»Heil Trump, Sieg heil«, brüllt einer mit Bürstenschnitt, und im Publikum strecken einige den rechten Arm aus. Zu sehen ist die »White Lives Matter«-Bewegung, und es geht um Drohanrufe, in denen einer mit ruhiger Stimme sagt: »Du hättest im Holocaust sterben sollen«, ein Verfahren und das Aufbegehren gegen den Hass. Heldin der Dokumentation Troll Storm ist eine amerikanische Soccer-Mom wie aus dem Bilderbuch. Und weil Tanya Gersh außerdem Jüdin ist, wurde sie zur Zielscheibe einer unfassbaren Hass-Kampagne. Aber Gersh wehrt sich.
Troll Storm sei einer der zentralen Filme von »Shalom Oida«, sagt Frédéric-Gérard Kaczek, Organisator des Wiener Filmfestivals mit dem jüdisch-wienerischem Namen. Das Wort »Shalom« bedarf keiner näheren Erläuterung. »Oida« hingegen ist für alle, die nicht Wienerisch sprechen, ein Begriff mit mehr Bedeutungen als Buchstaben. Es heißt »Alter« und kann je nach Aussprache und Intonation Hochachtung, Geringschätzung, Wut, Freude, Interesse, Desinteresse, Verwirrung, Erleuchtung, Erregung, Langeweile, Wohlbefinden oder auch Unwohlsein ausdrücken. Weil in diesem Jahr eine gewisse Dringlichkeit mitschwinge, habe man den Titel aus dem Jahr 2014 wieder aufgegriffen, so Kaczek.

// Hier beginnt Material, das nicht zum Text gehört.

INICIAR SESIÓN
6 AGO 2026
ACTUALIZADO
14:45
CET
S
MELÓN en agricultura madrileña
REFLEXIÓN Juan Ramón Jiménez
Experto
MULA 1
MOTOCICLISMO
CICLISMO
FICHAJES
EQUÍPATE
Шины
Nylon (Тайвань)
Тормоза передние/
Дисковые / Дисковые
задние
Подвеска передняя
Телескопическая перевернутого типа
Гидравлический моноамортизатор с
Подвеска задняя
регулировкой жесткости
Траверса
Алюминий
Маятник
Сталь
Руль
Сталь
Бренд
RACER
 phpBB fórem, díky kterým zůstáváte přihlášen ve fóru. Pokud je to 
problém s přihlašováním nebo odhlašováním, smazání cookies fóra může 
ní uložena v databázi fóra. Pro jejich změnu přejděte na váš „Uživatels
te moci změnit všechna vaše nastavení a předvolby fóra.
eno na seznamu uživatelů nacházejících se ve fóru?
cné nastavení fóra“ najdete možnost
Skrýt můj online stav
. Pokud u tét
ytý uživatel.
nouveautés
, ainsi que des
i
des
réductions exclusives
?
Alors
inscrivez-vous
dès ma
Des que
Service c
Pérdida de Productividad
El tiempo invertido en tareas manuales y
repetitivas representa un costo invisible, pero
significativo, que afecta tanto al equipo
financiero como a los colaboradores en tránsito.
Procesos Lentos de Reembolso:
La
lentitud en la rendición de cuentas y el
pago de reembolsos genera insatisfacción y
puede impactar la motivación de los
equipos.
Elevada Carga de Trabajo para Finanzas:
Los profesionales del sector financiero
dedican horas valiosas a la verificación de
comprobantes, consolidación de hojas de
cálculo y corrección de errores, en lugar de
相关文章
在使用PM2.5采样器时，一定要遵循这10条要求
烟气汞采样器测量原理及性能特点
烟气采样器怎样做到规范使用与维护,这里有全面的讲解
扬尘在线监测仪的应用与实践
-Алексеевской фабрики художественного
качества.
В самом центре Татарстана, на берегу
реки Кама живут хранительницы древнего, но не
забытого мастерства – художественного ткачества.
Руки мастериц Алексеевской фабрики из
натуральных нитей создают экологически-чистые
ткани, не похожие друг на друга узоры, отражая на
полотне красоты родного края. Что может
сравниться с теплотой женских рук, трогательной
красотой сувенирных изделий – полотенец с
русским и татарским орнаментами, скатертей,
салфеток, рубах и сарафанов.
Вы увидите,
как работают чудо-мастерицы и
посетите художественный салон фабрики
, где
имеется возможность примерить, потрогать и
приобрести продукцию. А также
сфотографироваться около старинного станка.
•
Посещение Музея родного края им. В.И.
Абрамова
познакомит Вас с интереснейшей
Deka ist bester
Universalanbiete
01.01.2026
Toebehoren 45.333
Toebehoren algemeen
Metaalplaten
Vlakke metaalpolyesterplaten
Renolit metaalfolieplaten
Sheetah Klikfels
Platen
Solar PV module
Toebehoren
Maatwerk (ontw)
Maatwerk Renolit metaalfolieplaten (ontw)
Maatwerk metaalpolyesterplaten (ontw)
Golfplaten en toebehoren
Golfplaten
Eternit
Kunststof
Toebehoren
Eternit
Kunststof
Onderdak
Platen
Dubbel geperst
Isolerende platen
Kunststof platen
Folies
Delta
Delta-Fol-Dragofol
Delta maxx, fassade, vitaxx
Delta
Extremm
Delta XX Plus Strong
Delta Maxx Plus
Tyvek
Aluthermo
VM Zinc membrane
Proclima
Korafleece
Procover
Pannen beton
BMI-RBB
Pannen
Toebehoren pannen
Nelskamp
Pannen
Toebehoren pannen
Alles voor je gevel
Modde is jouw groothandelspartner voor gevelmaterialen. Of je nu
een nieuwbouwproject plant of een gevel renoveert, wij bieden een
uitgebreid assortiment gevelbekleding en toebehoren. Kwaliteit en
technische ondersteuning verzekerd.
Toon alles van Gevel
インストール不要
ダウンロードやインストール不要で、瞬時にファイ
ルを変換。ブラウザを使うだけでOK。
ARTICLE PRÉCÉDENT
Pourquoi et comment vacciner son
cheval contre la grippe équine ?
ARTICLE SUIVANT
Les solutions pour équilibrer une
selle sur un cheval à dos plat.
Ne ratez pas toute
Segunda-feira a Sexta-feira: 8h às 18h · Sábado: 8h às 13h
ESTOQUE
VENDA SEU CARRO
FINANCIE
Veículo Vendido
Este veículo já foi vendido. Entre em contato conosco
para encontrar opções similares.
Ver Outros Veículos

Zwei Wochen lang werden im Metro Kinokulturhaus und in den Village Cinemas Filme gezeigt, die jüdisches Leben in möglichst vielen Facetten zeigen. Seit 1991 gibt es das Jüdische Filmfestival in Wien. Und dieses Jahr zieht sich vor allem ein roter Faden durch das Programm: das Thema Antisemitismus.
»Wir leben in Europa. Trotz enger Beziehungen zu Israel müssen wir uns hier für ein friedliches Miteinander einsetzen«, sagt Kaczek. Dass man mit einem solchen Festival beim Großteil des Programmkino-Publikums offene Türen einrenne, sei schon klar, fährt er fort. Aber schon der Umstand, dass der eine oder andere doch mit neuen Eindrücken nach Hause gehen und diese Eindrücke in sein soziales Umfeld tragen könne, sei ein Gewinn.
20 von 50 Filmen sind von Frauen gemacht
Das andere wichtige Thema ist der »Dialog«. Deshalb finden sich im Rahmenprogramm auch drei Diskussionsveranstaltungen. In »Von orthodox bis queer« unterhalten sich Oberrabbiner Jaron Engelmayer (IKG), der Historiker Mitchell Ash, Sashi Turkof (Nooodnik, JöH) und Lia Böhmer vom Peace Camp über jüdische Identität. Im Panel »The Day after – Perspektiven für Frieden« sitzen der aus Gaza geflohene Friedensaktivist Hamza Abu Howidy, Sashi Turkof, die Filmemacherin Ruth Beckermann, der Historiker Awi Blumenfeld sowie der Regisseur und Journalist Guy Lichtenstein beisammen.
20 der rund 50 vorgestellten Filme sind von Frauen gemacht – wie Halisa über Kinderwunsch, Up in Arms über kämpfende Frauen oder Women of Virtue über religiöse Fragen und Weiblichkeit. Etwa die Hälfte der Filme kommt aus Israel, darunter Kissufim über einen der Kibbuzim, die am 7. Oktober 2023 überrannt wurden, Real Estate über den Irrsinn der Wohnungssuche in Tel Aviv und Open Wound, die zweite Arbeit des beduinisch-israelischen Regisseurs Yousef Abo Madegem über die Bedeutung des 7. Oktober in seiner Gemeinschaft.
Zores, Dating, Jazz
Doch auch in beunruhigenden Zeiten wie diesen muss geschmunzelt und gestaunt werden – wie im ungarischen Eröffnungsfilm All About the Levkoviches, der Familien-Zores aufs Korn nimmt, wie im zweiten Teil des israelischen Streaminghits Matchmaking über ultraorthodoxe Dating-Probleme oder auch wie in der jazzigen Film-Noir-Parodie The City. Film ab!
»Shalom Oida« läuft noch bis zum 25. März.